Koch & Elmore (2006) argue that contrary to popular opinion Baudrillard’s later work did not abandon Marxist theory. He elaborated on it. Baudrillard expanded on the “macro-molecular code” of Marxist thought (see 561). Baudrillard showed that the sign and the signifier, the code and representation, didn’t puff out Marx’s ideas with the failure of the demise of capitalism. In fact, consumer capitalism, as reality, particularly in the United States, only proved the Marxist tract of thought. Marx’s ideas were expanded to an age of DNA, network digitalization, and finally to the compulsive – fetishistic – reality of the United States.

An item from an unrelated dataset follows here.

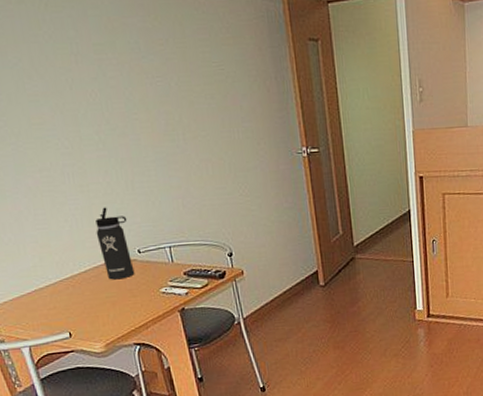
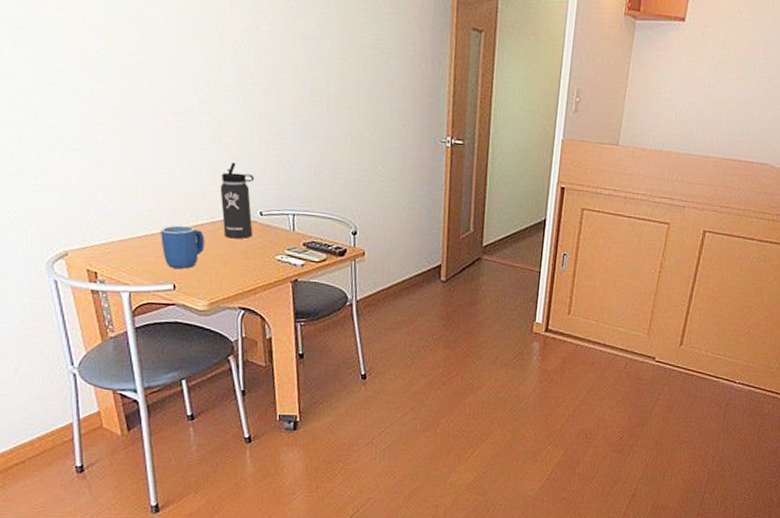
mug: none [48,275,92,317] -> present [161,225,205,269]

Now, where Koch and Elmore’s 2006 paper becomes short-sighted is that they seem to agree with Baudrillard that by this point nothing can be done. The United States exists in this type of hyper-reality that has placated the sign of human rights and equality with the transmuting code of consumerism for its own sake. Reality becomes self-referential. However, it is degrowth that offers an escape from this self-referential reality. The disregarding of the constant quest of material goods. The sustainability of all things. Yes, but not only, larger scale climate threats, also the finer details that can be resourced within one’s own community. Degrowth, I believe, starts with the community.

From the self, and the neighboring self, what I would even call a new ontological re-vision of how Emmanuel Levinas saw becoming the Other, we can grow a new systematic symphony program that enhances self-determination, individualism, all the things capitalism appropriates, and still foster human rights and equity in the path of beyond mere subsentence living. At this stage, today, degrowth is not there. It is not as organized as it should be. It is not as well-envisioned, even by its so-called trumpeters. There is the possibility that the fish boat run-off of Baudrillard’s fetishistic-reality prevents mass coordination and small scale social-oriented vision that proper degrowth demands. But we must give it a chance.